» EXERCISE: Only one number is wanted: the count of lines in the records below that hold the word "rectangle".

== Segment start ==

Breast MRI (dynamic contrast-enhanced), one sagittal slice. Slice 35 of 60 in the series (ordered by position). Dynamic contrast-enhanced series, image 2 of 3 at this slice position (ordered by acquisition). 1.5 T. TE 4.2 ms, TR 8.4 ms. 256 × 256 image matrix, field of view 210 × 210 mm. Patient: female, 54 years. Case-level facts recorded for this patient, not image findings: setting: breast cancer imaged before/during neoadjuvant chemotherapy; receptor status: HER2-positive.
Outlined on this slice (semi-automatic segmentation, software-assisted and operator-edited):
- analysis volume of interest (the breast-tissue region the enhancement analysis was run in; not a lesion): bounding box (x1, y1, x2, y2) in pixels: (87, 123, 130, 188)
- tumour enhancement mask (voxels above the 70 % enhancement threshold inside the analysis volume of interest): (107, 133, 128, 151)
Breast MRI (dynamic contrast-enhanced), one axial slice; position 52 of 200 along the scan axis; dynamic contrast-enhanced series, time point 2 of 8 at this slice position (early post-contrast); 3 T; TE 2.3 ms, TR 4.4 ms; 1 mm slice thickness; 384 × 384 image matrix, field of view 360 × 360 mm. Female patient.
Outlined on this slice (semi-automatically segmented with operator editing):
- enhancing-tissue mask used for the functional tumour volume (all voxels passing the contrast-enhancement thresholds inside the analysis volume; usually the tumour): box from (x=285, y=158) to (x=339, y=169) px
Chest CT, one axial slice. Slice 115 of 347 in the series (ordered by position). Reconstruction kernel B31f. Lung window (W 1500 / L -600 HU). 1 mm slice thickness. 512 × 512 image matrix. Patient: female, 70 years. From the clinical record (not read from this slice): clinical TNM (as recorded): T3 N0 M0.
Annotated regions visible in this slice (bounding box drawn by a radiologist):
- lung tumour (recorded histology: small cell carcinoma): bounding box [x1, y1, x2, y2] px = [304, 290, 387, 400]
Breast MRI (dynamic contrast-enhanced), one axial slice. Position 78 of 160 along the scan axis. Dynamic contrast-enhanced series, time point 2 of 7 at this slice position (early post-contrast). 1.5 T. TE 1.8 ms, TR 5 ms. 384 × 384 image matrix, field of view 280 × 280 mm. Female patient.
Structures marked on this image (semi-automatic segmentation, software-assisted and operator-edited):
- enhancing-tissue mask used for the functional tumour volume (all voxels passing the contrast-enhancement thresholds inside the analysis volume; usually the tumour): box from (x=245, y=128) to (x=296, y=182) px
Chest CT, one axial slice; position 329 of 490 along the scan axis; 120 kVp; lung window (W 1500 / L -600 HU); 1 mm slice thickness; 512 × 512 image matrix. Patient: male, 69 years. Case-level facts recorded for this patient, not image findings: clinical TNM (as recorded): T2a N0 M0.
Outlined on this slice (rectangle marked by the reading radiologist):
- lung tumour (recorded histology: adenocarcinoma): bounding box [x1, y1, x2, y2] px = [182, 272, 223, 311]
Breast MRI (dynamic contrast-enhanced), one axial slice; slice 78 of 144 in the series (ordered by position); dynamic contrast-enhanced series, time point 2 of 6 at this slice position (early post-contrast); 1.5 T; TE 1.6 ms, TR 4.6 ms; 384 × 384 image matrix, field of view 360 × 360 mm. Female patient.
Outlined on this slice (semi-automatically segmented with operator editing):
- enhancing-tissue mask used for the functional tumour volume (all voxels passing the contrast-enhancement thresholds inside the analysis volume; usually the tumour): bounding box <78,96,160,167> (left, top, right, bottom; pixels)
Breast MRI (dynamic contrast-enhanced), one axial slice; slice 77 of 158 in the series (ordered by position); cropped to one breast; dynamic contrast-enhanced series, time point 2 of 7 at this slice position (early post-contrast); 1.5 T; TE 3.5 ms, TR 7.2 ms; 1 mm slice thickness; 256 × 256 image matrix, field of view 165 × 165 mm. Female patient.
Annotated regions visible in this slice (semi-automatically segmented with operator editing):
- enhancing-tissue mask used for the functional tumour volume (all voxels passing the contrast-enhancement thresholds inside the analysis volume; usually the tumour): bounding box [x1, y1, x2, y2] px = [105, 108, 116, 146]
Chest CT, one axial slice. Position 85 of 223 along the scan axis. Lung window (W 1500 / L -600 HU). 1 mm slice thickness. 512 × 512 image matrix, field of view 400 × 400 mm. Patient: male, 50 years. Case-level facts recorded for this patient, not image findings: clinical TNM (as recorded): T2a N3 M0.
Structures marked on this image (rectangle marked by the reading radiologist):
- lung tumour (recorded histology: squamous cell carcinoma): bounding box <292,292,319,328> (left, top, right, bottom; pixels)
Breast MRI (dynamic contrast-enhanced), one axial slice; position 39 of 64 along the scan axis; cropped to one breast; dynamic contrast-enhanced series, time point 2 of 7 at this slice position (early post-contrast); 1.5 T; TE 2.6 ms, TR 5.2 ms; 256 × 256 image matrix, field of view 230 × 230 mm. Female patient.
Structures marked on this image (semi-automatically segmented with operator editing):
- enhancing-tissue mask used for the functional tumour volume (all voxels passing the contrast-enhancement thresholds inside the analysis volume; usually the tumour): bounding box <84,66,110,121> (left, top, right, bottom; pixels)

== Segment end ==

» EXERCISE SOLUTION: 2